Le 28 février 2014, il a souligné "le besoin de passer à la vitesse supérieure sur tous les points" en négociations dans le TTIP, alors que les estimations les plus optimistes excluent toute conclusion des négociations avant l’année 2015. De même, face aux reproches, il a souligné qu’"il n’y a pas de défaut de transparence du côté européen", a-t-il déclaré.
Le 21 janvier 2014, la Commission européenne avait décidé de lancer une consultation publique sur l’aspect controversé du mécanisme de protection des investissements.
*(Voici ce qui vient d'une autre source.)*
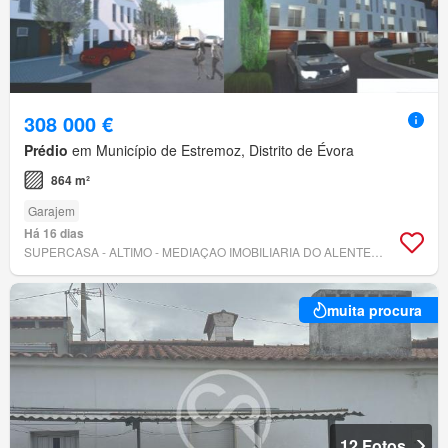
308 000 €
Prédio
em Município de Estremoz, Distrito de Évora
864 m²
Garajem
Há 16 dias
SUPERCASA - ALTIMO - MEDIAÇAO IMOBILIARIA DO ALENTEJO
muita procura
12 Fotos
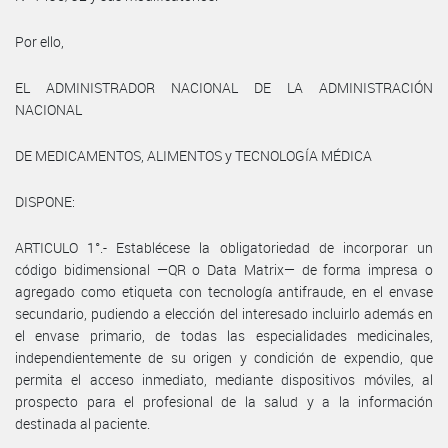
Por ello,
EL ADMINISTRADOR NACIONAL DE LA ADMINISTRACIÓN
NACIONAL
DE MEDICAMENTOS, ALIMENTOS y TECNOLOGÍA MÉDICA
DISPONE:
ARTICULO 1°.- Establécese la obligatoriedad de incorporar un
código bidimensional —QR o Data Matrix— de forma impresa o
agregado como etiqueta con tecnología antifraude, en el envase
secundario, pudiendo a elección del interesado incluirlo además en
el envase primario, de todas las especialidades medicinales,
independientemente de su origen y condición de expendio, que
permita el acceso inmediato, mediante dispositivos móviles, al
prospecto para el profesional de la salud y a la información
destinada al paciente.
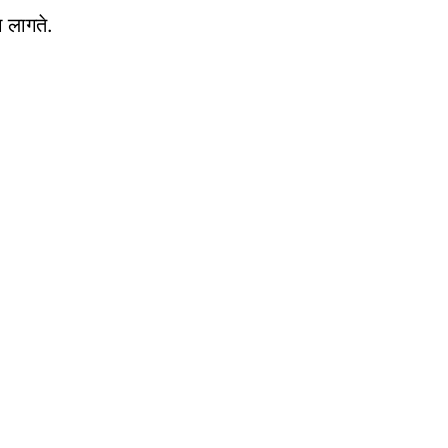
 लागते.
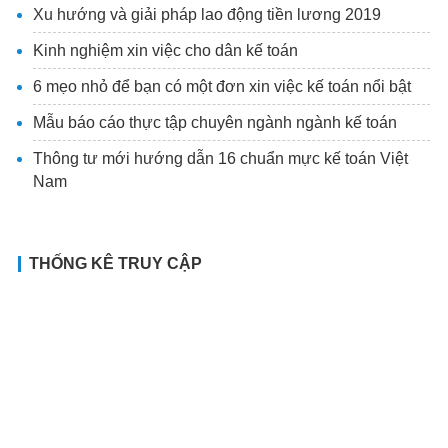
Xu hướng và giải pháp lao động tiền lương 2019
Kinh nghiệm xin việc cho dân kế toán
6 mẹo nhỏ để bạn có một đơn xin việc kế toán nổi bật
Mẫu báo cáo thực tập chuyên ngành ngành kế toán
Thông tư mới hướng dẫn 16 chuẩn mực kế toán Việt
Nam
THỐNG KÊ TRUY CẬP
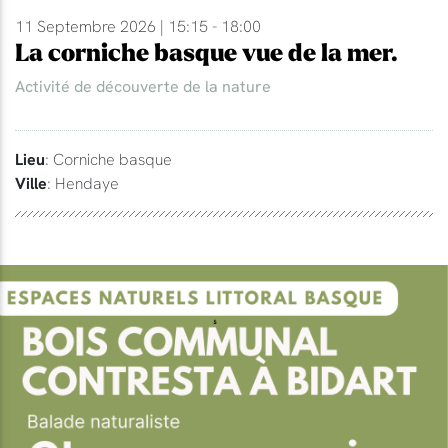
11 Septembre 2026 | 15:15 - 18:00
La corniche basque vue de la mer.
Activité de découverte de la nature
Lieu
: Corniche basque
Ville
: Hendaye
Durant la réunion informelle d’Athènes auquel il était invité, le directeur général de la fédération patronale européenne BUSINESSEUROPE, Markus J. Beyrer, a rappelé que la protection des investissements devait être une priorité en vue de conclure un TTIP "ambitieux", comme l’organisation l’explique dans un communiqué de presse.
"L’investissement joue un rôle stratégique dans les relations économiques entre les USA et l’UE. L’UE a déjà investi plus de 1,42 milliards d’euros aux Etats-Unis. Pour les entreprises européennes, la protection de l’investissement est donc un point critique et c’est pourquoi nous plaidons pour l’introduction d’un mécanisme de règlement des différends entre Etat et investisseurs dans cet accord", a-t-il dit.
Le 28 février 2014, la Confédération européenne des syndicats (CES) a pour sa part publié un communiqué de presse à quelques jours du lancement de la consultation publique au sujet de la protection des investissements. Elle rapporte que des syndicats et organisations américains ont écrit à leur gouvernement afin qu’il suive la voie empruntée par la Commission européenne et qu’ils aient eux aussi l’occasion d’être consultés. Dans ce courrier, ils revendiquent un "processus de consultation ouvert, public et approfondi pour examiner les coûts et bénéfices des politiques de protection des investissement", en vue de "corriger les erreurs du passé".
Les syndicats et ONG américains estiment qu’une consultation publique "sera un pas important vers la création de politiques d’investissement équilibrées qui reflètent les différents besoins et intérêts des vrais gens et de leurs communautés et pas seulement, ceux des grand entreprises".
"La voix disproportionnée accordée aux grandes entreprises dans l’ébauche d’accords commerciaux et d’investissements américains a mené à négocier des accords qui sont devenus un instrument d’adoption par la petite porte d’un programme économique national provoquant le déclin de la demande des consommateurs et la stagnation des salaires", écrivent-ils dans leur courrier.